[Web document revisions]
────────────────────

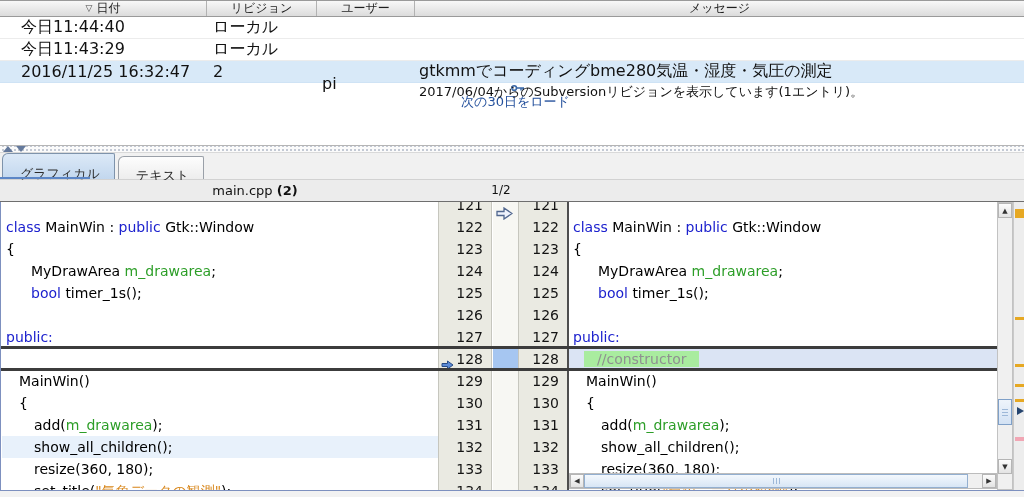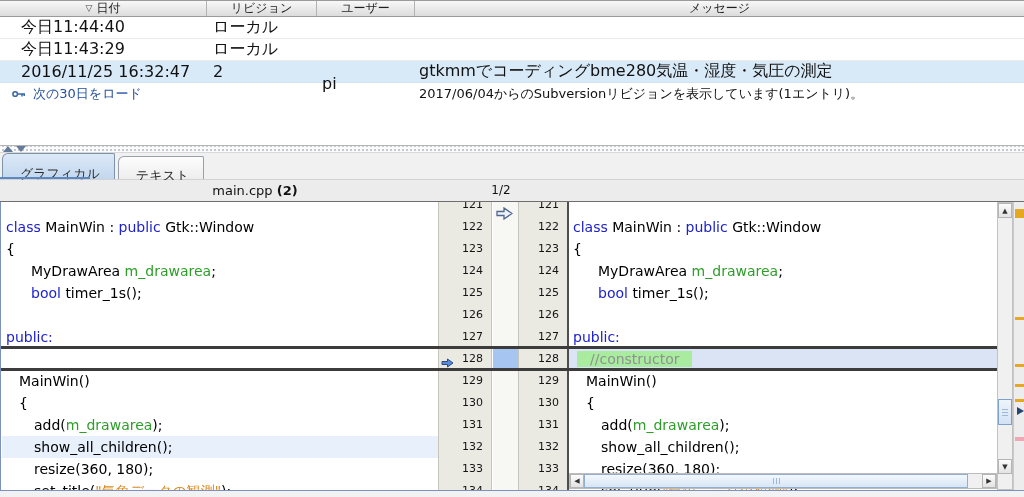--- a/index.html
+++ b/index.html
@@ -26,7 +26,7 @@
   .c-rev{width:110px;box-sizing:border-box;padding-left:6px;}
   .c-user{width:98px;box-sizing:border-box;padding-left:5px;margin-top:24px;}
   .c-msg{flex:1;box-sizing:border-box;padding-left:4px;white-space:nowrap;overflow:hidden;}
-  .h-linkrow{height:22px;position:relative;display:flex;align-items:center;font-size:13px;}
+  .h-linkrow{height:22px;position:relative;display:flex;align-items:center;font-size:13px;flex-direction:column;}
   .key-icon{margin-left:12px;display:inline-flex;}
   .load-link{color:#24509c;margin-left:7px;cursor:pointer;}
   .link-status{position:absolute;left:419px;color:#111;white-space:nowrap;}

────────────────────

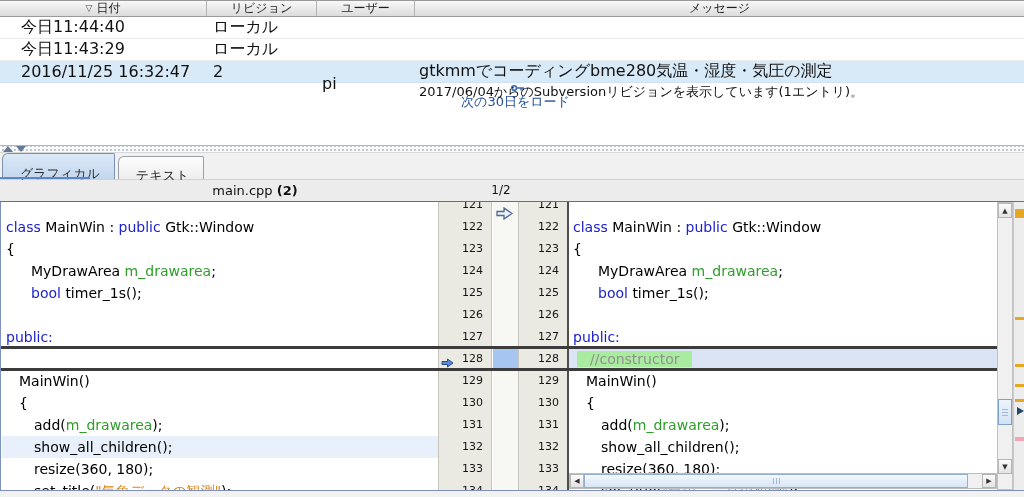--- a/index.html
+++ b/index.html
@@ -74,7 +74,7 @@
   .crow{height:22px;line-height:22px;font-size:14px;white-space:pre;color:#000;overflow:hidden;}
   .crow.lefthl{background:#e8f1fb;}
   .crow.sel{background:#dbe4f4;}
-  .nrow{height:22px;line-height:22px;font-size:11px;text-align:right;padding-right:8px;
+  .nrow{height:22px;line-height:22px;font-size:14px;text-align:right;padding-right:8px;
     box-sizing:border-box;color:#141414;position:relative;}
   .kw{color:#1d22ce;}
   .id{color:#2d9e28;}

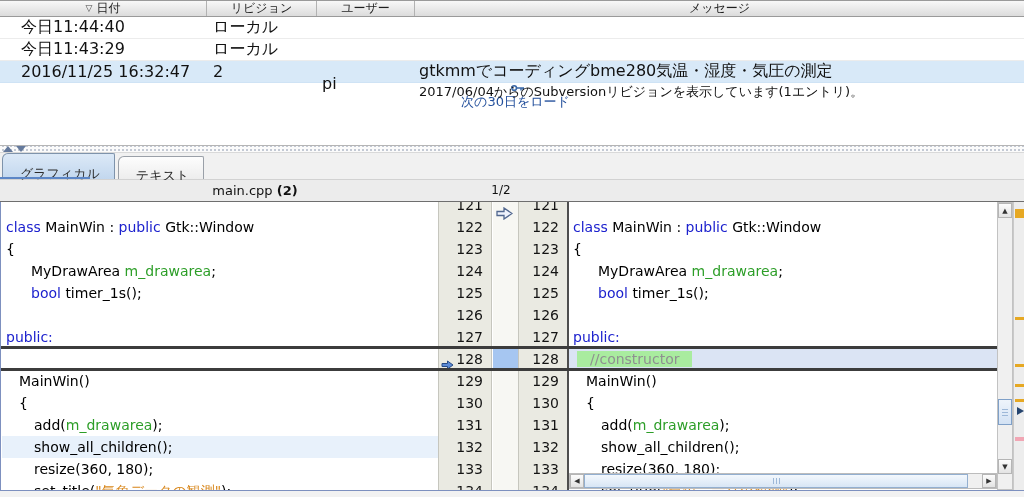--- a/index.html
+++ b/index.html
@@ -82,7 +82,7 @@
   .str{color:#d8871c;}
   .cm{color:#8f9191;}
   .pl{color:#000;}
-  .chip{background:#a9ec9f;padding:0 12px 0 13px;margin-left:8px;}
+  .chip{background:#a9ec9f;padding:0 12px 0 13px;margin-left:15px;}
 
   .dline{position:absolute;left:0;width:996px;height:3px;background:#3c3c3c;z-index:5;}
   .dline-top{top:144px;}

────────────────────

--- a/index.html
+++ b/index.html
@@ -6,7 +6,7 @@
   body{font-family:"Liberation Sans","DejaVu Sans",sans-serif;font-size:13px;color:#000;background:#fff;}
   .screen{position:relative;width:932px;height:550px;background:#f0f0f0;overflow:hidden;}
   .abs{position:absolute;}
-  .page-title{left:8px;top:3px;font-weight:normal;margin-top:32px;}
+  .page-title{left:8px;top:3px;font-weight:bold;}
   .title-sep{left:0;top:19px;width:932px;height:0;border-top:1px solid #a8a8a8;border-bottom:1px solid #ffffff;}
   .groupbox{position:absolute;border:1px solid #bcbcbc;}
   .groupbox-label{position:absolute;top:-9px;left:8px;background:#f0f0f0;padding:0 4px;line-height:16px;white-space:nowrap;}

────────────────────

_Task statement_
The word "overflow" may appear on some lines of these records; state how many such lines there are, and nothing else.

_Task answer_
3